En revanche, l'usage oral du « patois », ainsi dénommé par les Valdôtains eux-mêmes, a été toléré en milieu rural dès lors qu'il ne portait pas ombrage à l'italien rendu obligatoire dans la vie économique, l'enseignement et les actes officiels. Cela a permis sa survie, faute d'être concurrencé par le français, qui a constitué l'objectif de la politique de repression linguistique menée par les autorités fascistes dans les années de 1920 à 1940. À la fin du XXe siècle, à Aoste le Valdôtain était parlé soit par les personnes âgées, soit exclusivement dans le domaine institutionnel et intellectuel. En revanche, il est parlé en tant que langue maternelle, toutes générations confondues, dans le reste de la région, à partir des communes autour du chef-lieu régional, jusque dans les vallées latérales.
Cet idiome participe aujourd'hui d'une certaine revendication identitaire et d'une reconnaissance au niveau officiel, par un statut de langue minoritaire, à côté des deux langues officielles de la région autonome (le français et l'italien)[58].
En 1985, par une loi régionale dans le cadre des Services culturels de l'Assessorat régional de l'Instruction publique, est constitué le Bureau régional pour l'ethnologie et la linguistique (BREL), qui s'est greffé sur les actions déjà mises en chantier par deux associations : le Centre d'études francoprovençales « René Willien » de Saint-Nicolas (village natal de l’abbé Jean-Baptiste Cerlogne, poète en valdôtain et auteur de la première grammaire valdôtaine et du premier dictionnaire français-valdôtain), et l'AVAS (Association valdôtaine des archives sonores), dont il a pris la relève et avec lesquelles il continue à collaborer grâce aussi à une convention qui en réglemente les rapports.
En 1995, l’École populaire de patois (EPP) est fondée. Elle organise des cours pour les adultes et les enfants. Des cours de valdôtain ont été introduits notamment dans les écoles primaires de la Vallée, suivant la méthode Dichonnéro di petsou patoésan de Raymond Vautherin[59].
Les études menées par le BREL au cours des dernières décennies ont permis la création du Gnalèi, mot signifie « nid » en valdôtain, mais indiquant également le pain que l'on cuisait autrefois avant Noël et consommé ensuite pendant toute l'année. Il s'agit d'un site internet entièrement trilingue (français-patois-italien), accueillant toutes les informations recueillies par les enquêtes du BREL et présentant en particulier un glossaire trilingue avec support audio pour la prononciation, ainsi qu'un recueil de textes lus avec l'enregistrement audio dans les différentes variantes régionales valdôtaines[60].
★ ★ ★ ★ ★
(CONSIGNE):
D'après le texte sur le patois valdôtain :
(a) En quelle année l'École populaire de patois a-t-elle été fondée ?
(b) De qui Saint-Nicolas est-il le village natal ?
(c) Que signifie le mot « Gnalèi » en valdôtain ?
Appuyez-vous uniquement sur le texte sur le patois valdôtain.
★ ★ ★ ★ ★
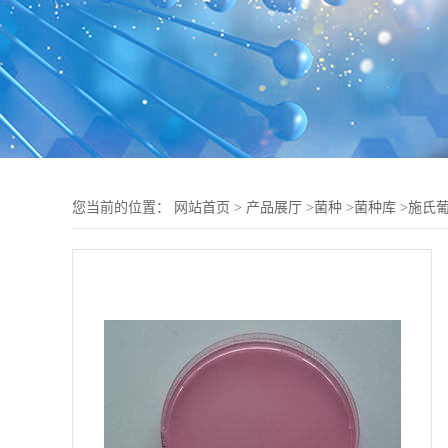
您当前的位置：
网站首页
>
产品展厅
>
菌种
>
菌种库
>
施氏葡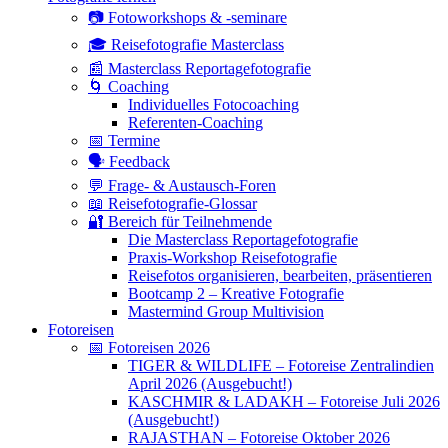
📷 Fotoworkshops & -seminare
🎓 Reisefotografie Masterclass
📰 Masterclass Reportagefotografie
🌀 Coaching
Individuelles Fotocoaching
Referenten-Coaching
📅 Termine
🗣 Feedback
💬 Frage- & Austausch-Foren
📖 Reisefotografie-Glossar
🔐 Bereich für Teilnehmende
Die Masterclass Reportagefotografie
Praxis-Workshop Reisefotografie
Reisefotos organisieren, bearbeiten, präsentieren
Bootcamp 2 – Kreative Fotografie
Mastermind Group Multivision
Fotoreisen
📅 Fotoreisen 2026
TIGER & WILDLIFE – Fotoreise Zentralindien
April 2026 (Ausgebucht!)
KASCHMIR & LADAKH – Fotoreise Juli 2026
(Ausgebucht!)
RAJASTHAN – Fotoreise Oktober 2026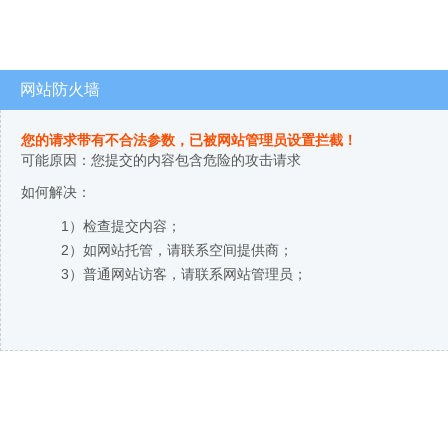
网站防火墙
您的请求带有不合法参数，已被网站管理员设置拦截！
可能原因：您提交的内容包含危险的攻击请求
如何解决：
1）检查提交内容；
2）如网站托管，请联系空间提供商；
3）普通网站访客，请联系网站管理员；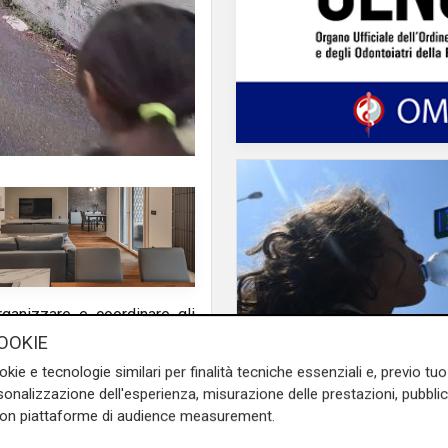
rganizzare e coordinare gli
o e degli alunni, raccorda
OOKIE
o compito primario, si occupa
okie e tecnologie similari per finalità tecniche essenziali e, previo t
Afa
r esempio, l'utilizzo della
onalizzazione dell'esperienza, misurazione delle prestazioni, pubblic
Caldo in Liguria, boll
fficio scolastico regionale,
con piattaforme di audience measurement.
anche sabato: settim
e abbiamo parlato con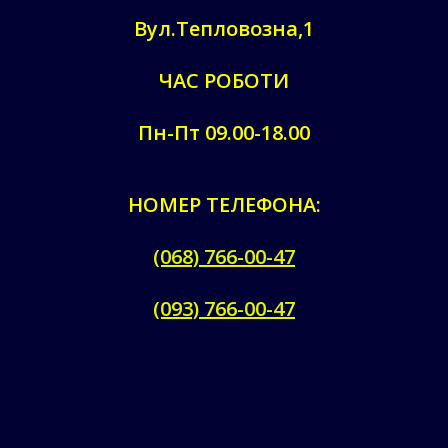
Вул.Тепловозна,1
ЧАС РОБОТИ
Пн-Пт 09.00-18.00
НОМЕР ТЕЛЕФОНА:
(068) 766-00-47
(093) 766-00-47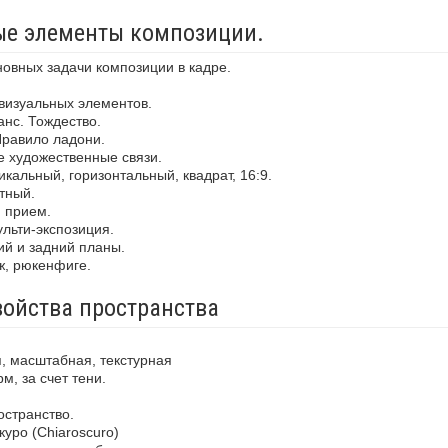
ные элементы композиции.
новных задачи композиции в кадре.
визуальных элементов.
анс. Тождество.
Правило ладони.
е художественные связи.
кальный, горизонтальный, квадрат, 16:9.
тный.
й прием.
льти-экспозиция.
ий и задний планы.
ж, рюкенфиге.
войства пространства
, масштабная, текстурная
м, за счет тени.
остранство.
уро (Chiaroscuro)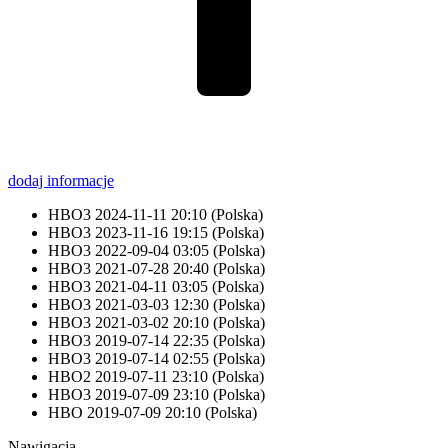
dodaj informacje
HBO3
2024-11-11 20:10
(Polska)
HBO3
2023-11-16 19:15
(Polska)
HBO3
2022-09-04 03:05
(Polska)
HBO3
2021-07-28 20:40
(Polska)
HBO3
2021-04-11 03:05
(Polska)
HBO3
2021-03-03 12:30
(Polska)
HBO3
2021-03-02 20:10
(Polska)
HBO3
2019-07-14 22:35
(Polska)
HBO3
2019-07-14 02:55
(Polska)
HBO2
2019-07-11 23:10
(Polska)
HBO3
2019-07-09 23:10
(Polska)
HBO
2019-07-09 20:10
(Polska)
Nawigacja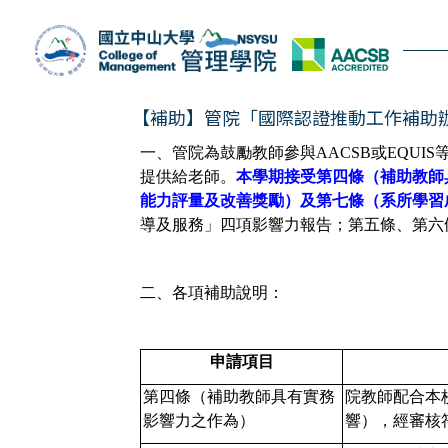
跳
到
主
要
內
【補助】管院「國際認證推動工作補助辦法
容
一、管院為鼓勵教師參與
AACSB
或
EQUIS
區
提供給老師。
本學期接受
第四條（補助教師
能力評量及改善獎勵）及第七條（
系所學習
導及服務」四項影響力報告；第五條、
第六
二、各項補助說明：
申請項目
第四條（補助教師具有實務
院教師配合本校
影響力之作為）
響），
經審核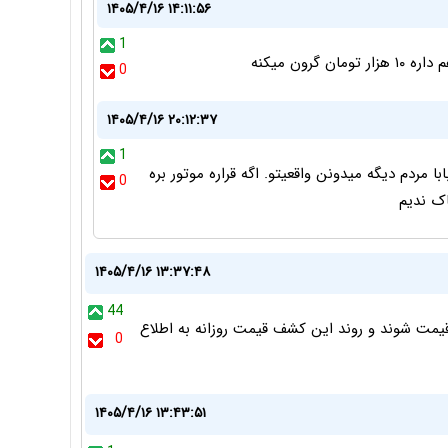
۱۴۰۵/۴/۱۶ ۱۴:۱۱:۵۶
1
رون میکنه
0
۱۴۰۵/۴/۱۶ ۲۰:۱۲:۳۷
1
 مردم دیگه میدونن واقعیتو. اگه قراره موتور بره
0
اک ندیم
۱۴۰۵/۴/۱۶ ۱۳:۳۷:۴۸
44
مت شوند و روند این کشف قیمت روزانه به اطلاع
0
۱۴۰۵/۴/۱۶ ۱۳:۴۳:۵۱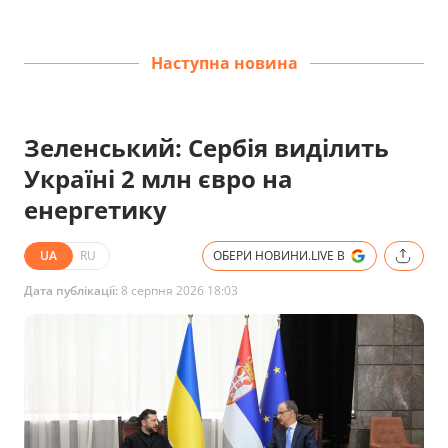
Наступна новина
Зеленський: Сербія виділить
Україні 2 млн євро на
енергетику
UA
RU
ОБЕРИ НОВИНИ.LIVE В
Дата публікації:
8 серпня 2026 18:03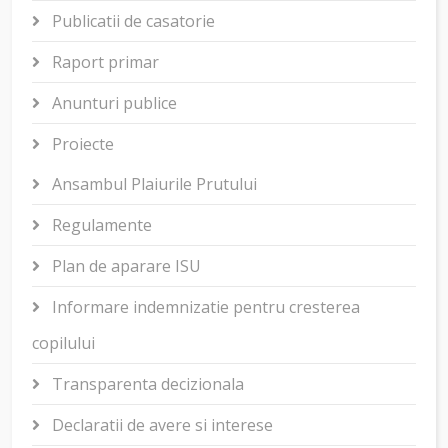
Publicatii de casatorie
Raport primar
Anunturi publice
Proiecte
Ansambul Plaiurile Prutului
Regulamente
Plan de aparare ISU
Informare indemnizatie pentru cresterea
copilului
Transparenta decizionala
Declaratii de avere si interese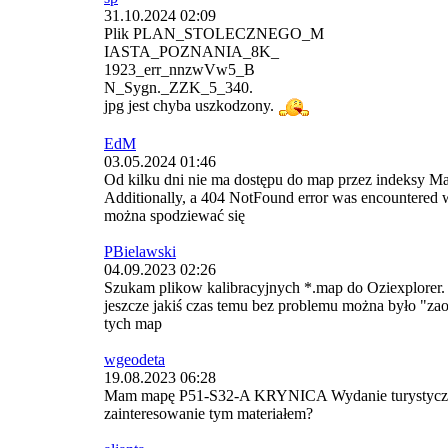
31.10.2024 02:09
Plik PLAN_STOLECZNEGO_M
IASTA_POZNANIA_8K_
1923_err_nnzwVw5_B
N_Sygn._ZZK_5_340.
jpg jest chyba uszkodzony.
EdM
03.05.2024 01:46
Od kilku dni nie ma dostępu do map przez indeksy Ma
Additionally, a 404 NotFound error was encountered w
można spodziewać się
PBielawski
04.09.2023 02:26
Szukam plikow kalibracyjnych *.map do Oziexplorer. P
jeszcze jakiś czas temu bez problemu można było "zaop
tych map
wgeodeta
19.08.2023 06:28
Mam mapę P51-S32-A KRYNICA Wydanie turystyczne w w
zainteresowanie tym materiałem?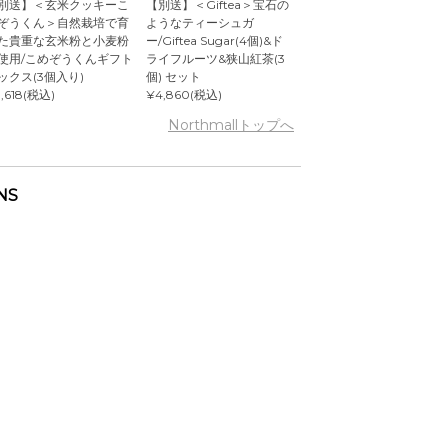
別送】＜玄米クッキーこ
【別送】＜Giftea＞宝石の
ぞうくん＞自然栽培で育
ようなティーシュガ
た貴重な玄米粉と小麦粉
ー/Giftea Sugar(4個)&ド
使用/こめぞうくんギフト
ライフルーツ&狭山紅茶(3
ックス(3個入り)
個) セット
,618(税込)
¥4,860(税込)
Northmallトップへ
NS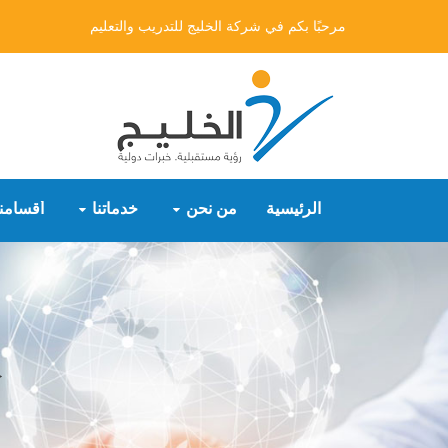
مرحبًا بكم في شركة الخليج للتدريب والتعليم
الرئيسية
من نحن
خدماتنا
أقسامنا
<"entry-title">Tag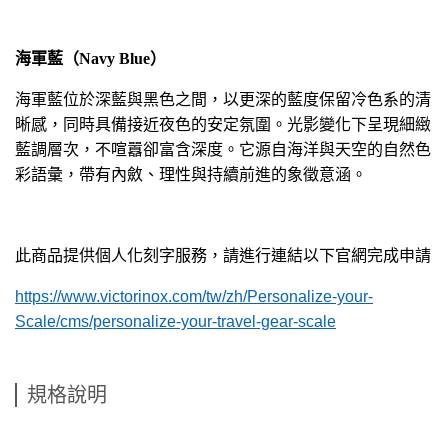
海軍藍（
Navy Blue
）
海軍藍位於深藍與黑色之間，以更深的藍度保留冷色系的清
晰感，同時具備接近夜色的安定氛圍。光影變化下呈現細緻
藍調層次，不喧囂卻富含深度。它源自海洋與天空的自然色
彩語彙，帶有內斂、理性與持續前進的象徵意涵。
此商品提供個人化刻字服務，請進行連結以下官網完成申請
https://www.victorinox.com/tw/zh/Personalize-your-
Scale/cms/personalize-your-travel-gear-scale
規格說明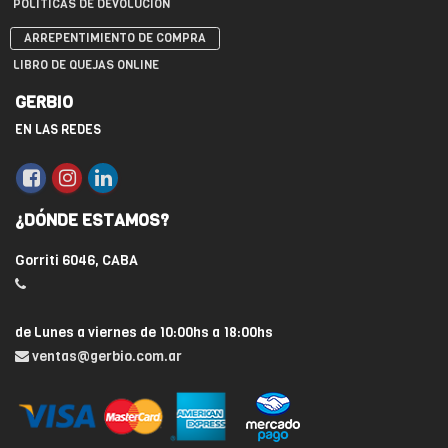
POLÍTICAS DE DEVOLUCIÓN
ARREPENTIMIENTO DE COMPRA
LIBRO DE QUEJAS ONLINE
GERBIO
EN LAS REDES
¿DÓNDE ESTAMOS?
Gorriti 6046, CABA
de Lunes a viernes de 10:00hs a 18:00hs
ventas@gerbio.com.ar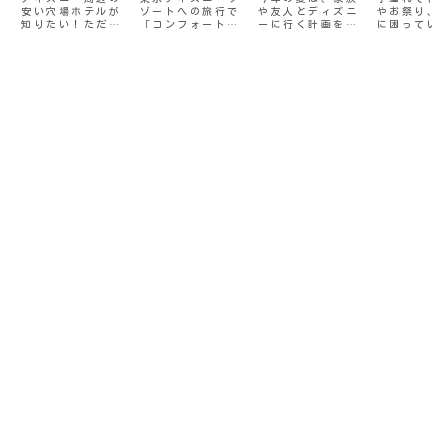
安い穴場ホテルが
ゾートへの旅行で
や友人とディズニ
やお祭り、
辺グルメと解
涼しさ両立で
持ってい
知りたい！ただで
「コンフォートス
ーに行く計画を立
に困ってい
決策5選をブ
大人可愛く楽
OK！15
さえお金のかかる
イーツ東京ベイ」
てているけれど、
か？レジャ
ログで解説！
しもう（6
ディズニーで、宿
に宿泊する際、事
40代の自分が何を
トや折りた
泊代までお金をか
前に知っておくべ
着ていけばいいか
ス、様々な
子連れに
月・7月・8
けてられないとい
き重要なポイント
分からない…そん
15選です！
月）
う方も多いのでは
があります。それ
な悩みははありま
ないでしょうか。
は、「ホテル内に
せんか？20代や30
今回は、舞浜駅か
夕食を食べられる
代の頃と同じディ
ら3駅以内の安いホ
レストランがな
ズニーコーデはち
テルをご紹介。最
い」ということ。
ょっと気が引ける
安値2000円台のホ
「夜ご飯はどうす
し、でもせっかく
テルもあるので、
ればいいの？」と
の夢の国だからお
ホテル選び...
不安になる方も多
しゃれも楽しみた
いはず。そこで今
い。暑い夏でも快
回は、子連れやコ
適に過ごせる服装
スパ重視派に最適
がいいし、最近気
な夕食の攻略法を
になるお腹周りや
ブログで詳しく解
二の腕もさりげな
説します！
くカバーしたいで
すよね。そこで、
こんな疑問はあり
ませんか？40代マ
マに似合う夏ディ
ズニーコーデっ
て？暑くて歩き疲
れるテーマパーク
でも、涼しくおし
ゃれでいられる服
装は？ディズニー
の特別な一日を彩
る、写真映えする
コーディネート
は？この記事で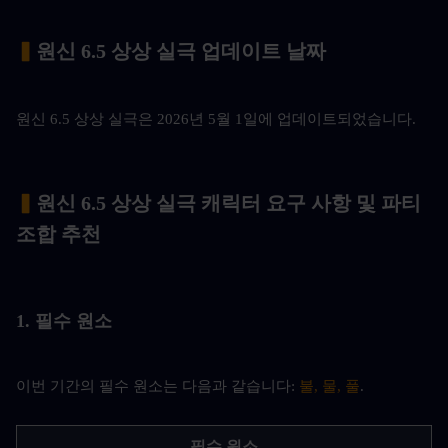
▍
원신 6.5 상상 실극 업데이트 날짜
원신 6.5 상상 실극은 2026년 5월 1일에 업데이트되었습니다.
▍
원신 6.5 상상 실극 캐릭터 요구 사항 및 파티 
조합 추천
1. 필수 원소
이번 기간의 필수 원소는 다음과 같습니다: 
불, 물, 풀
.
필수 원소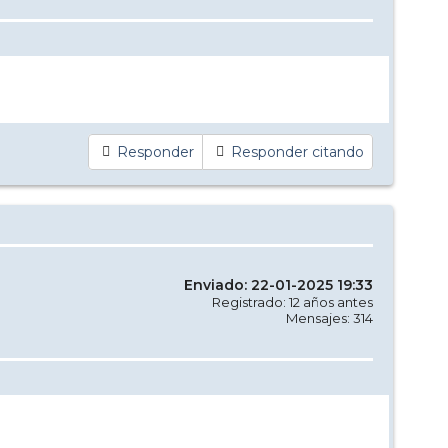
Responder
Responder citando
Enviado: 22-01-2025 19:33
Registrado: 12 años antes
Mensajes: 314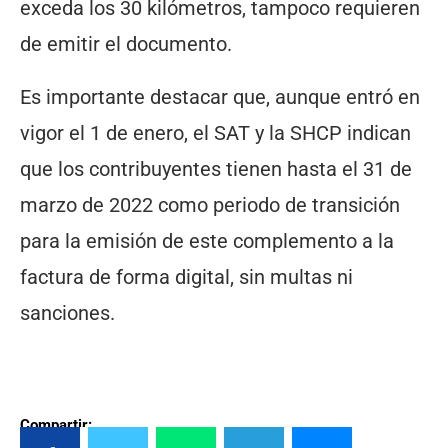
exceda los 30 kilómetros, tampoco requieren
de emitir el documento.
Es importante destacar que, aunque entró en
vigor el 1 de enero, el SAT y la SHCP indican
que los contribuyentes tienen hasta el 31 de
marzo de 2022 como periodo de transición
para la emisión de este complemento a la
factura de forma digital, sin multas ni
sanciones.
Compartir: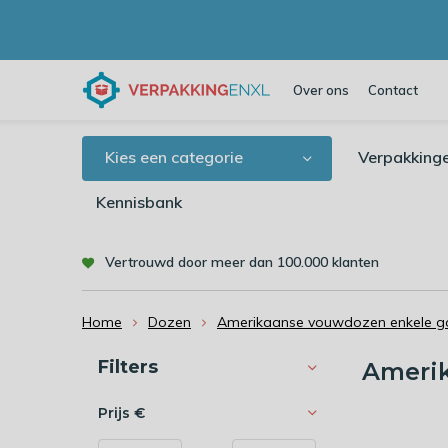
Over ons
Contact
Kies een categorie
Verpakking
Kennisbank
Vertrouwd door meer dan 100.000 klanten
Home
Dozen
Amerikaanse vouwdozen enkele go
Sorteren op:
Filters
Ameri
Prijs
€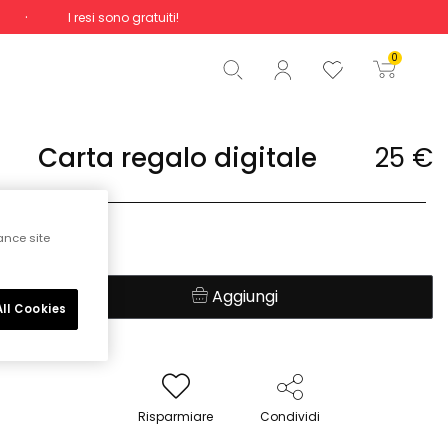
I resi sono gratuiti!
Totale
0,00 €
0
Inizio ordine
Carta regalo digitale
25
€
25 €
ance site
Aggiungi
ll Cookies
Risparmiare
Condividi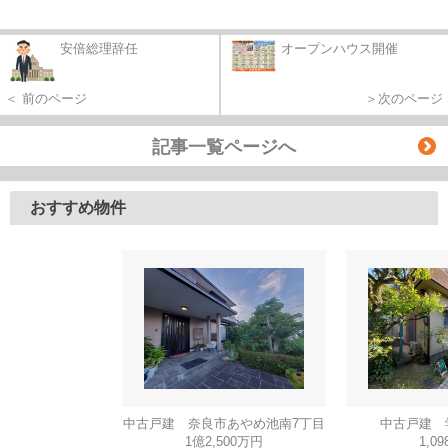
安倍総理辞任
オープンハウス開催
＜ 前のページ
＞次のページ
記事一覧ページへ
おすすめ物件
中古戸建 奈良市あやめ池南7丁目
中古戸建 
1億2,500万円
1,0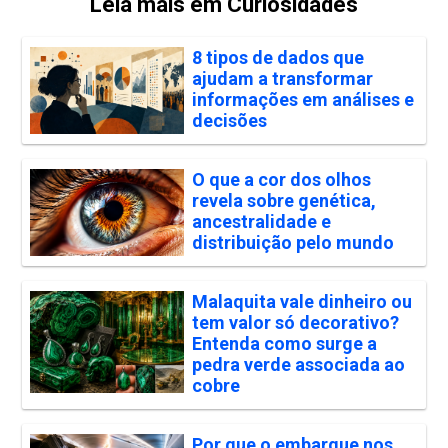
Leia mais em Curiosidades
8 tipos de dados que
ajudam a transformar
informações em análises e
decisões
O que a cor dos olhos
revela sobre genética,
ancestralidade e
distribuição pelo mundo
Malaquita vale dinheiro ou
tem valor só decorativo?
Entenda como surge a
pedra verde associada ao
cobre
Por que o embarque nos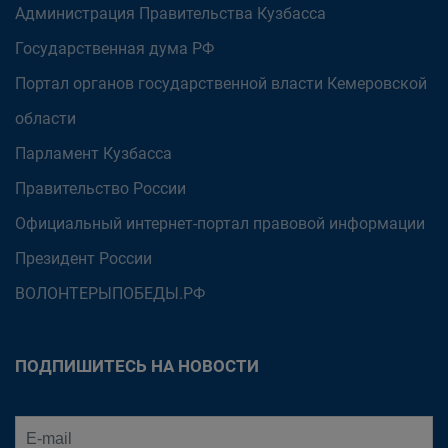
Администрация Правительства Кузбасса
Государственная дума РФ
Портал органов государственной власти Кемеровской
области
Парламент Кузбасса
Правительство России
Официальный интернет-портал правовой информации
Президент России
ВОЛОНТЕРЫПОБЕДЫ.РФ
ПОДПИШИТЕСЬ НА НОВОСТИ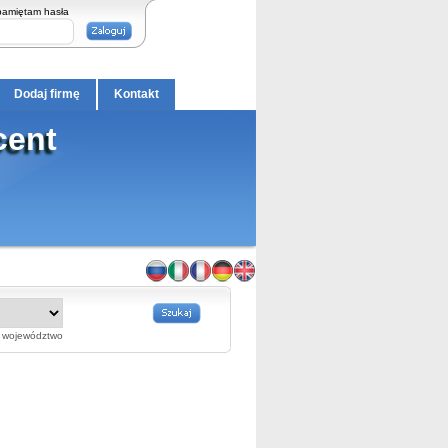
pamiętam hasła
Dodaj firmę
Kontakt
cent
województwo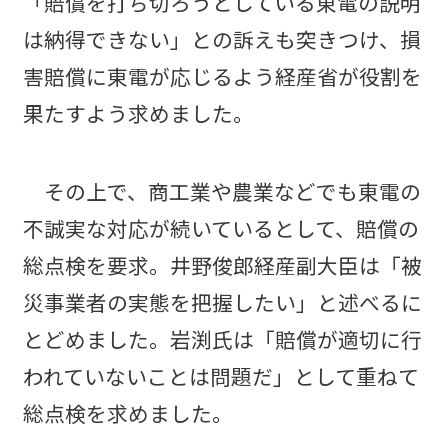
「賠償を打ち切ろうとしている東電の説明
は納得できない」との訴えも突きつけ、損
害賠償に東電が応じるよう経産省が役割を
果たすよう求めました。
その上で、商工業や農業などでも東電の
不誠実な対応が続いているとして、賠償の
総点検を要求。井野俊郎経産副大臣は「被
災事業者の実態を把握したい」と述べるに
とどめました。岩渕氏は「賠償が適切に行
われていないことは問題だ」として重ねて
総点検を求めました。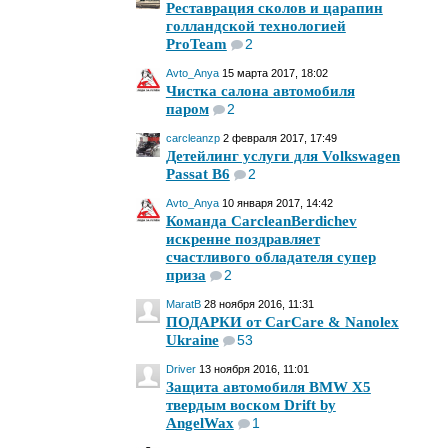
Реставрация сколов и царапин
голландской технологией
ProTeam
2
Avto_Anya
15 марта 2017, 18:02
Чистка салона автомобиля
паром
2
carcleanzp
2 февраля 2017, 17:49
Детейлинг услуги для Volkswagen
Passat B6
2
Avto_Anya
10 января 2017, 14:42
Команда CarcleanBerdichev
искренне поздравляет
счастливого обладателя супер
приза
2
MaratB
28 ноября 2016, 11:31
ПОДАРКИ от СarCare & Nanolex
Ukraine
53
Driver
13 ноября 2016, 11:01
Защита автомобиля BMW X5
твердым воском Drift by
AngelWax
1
★ ★ ★ ★ ★
(CORRIGÉ):
(a) En 1995.
(b) De l'abbé Jean-Baptiste Cerlogne.
(c) Il signifie « nid ». Il désigne aussi le pain que l'on cuisait autrefois avant Noël et que l'on consommait ensuite pendant toute l'année.